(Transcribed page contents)
....
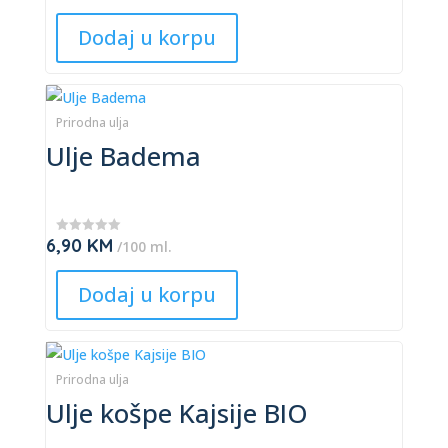
★
may
★
Dodaj u korpu
★
be
chosen
This
on
product
Prirodna ulja
the
Ulje Badema
has
product
multiple
page
variants.
The
6,90
KM
★
/100 ml.
options
★
★
may
★
Dodaj u korpu
★
be
chosen
This
on
product
Prirodna ulja
the
Ulje košpe Kajsije BIO
has
product
multiple
page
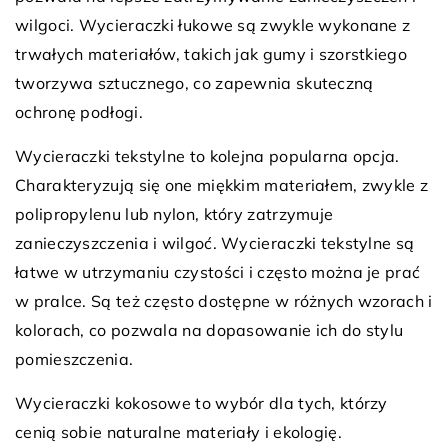
wilgoci. Wycieraczki łukowe są zwykle wykonane z
trwałych materiałów, takich jak gumy i szorstkiego
tworzywa sztucznego, co zapewnia skuteczną
ochronę podłogi.
Wycieraczki tekstylne to kolejna popularna opcja.
Charakteryzują się one miękkim materiałem, zwykle z
polipropylenu lub nylon, który zatrzymuje
zanieczyszczenia i wilgoć. Wycieraczki tekstylne są
łatwe w utrzymaniu czystości i często można je prać
w pralce. Są też często dostępne w różnych wzorach i
kolorach, co pozwala na dopasowanie ich do stylu
pomieszczenia.
Wycieraczki kokosowe to wybór dla tych, którzy
cenią sobie naturalne materiały i ekologię.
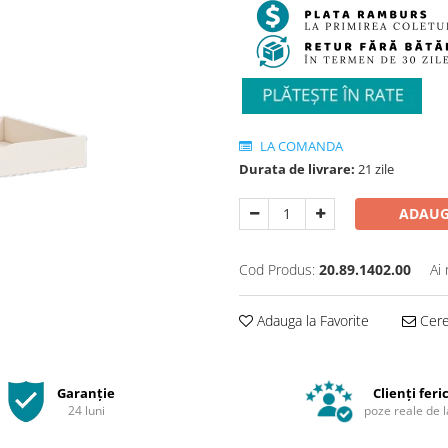
LA COMANDA
Durata de livrare:
21 zile
ADAUG
Cod Produs:
20.89.1402.00
Ai
Adauga la Favorite
Cere 
Garanție
Clienți feric
24 luni
poze reale de l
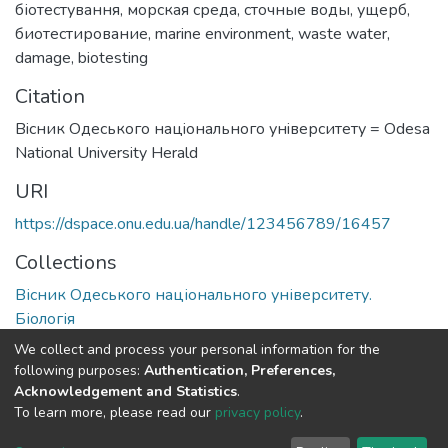
біотестування
,
морская среда
,
сточные воды
,
ущерб
,
биотестирование
,
marine environment
,
waste water
,
damage
,
biotesting
Citation
Вiсник Одеського нацiонального унiверситету = Odesa
National University Herald
URI
https://dspace.onu.edu.ua/handle/123456789/16457
Collections
Вісник Одеського національного університету.
Біологія
We collect and process your personal information for the
Full item page
following purposes:
Authentication, Preferences,
Acknowledgement and Statistics
.
To learn more, please read our
privacy policy
.
DSpace software
copyright © 2009-2026
LYRASIS
Cookie
Privacy
End User
Send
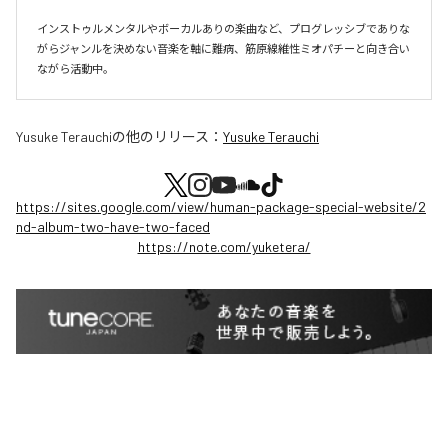
インストゥルメンタルやボーカルありの楽曲など、プログレッシブでありな
がらジャンルを決めない音楽を軸に難病、筋原線維性ミオパチーと向き合い
ながら活動中。
Yusuke Terauchi
の他のリリース：
Yusuke Terauchi
https://sites.google.com/view/human-package-special-website/2
nd-album-two-have-two-faced
https://note.com/yuketera/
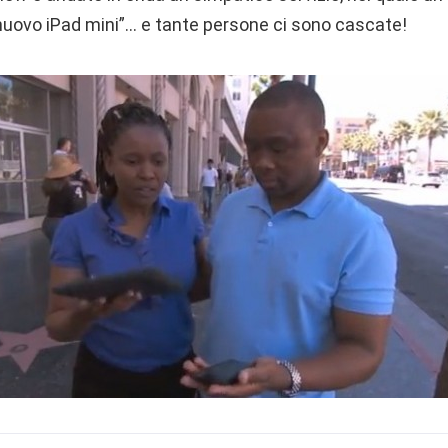
nuovo iPad mini”… e tante persone ci sono cascate!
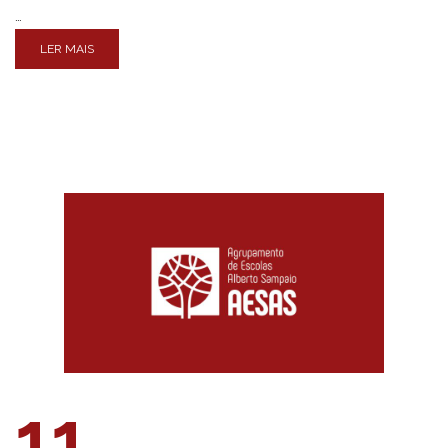
…
LER MAIS
11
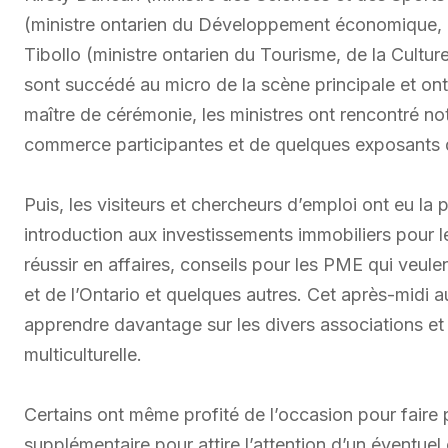
(ministre ontarien du Développement économique, 
Tibollo (ministre ontarien du Tourisme, de la Cult
sont succédé au micro de la scène principale et ont
maître de cérémonie, les ministres ont rencontré 
commerce participantes et de quelques exposants d
Puis, les visiteurs et chercheurs d’emploi ont eu la p
introduction aux investissements immobiliers pour l
réussir en affaires, conseils pour les PME qui veul
et de l’Ontario et quelques autres. Cet après-midi 
apprendre davantage sur les divers associations 
multiculturelle.
Certains ont même profité de l’occasion pour faire 
supplémentaire pour attire l’attention d’un éventue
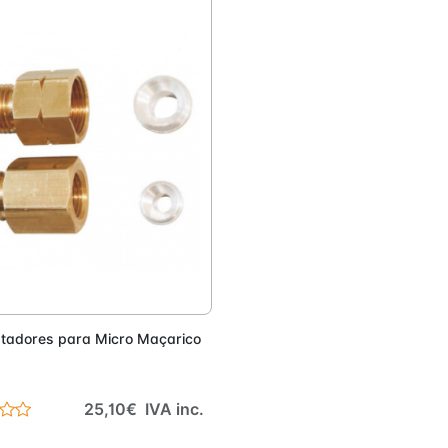
Adicionar
tadores para Micro Maçarico
25,10€ IVA inc.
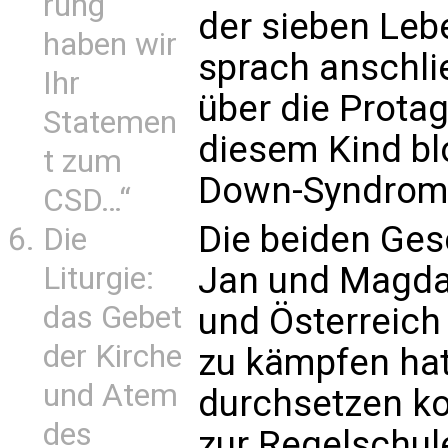
rung
der sieben Leb
haben wir
sprach anschl
Ihr
über die Protag
Statemen
diesem Kind bl
t zum
Down-Syndrom 
CSD…“
Die beiden Ges
Die
Jan und Magdal
Liturgie:
das Gebet
und Österreich
der Kirche
zu kämpfen hat
und Atem
durchsetzen ko
des
zur Regelschul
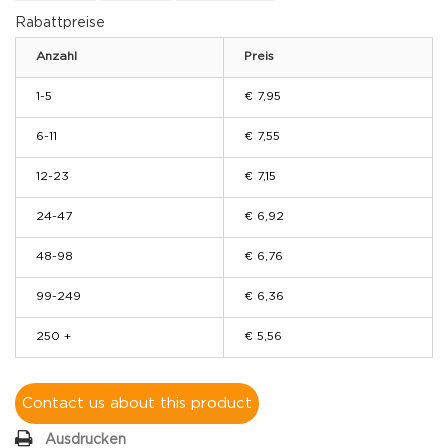
Rabattpreise
Anzahl
Preis
1-5
€ 7,95
6-11
€ 7,55
12-23
€ 7,15
24-47
€ 6,92
48-98
€ 6,76
99-249
€ 6,36
250 +
€ 5,56
Contact us about this product
Ausdrucken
....
Which lines in the records above hold the string "https"? Copy each of them.

https://dspace.onu.edu.ua/handle/123456789/16457
https://sites.google.com/view/human-package-special-website/2
https://note.com/yuketera/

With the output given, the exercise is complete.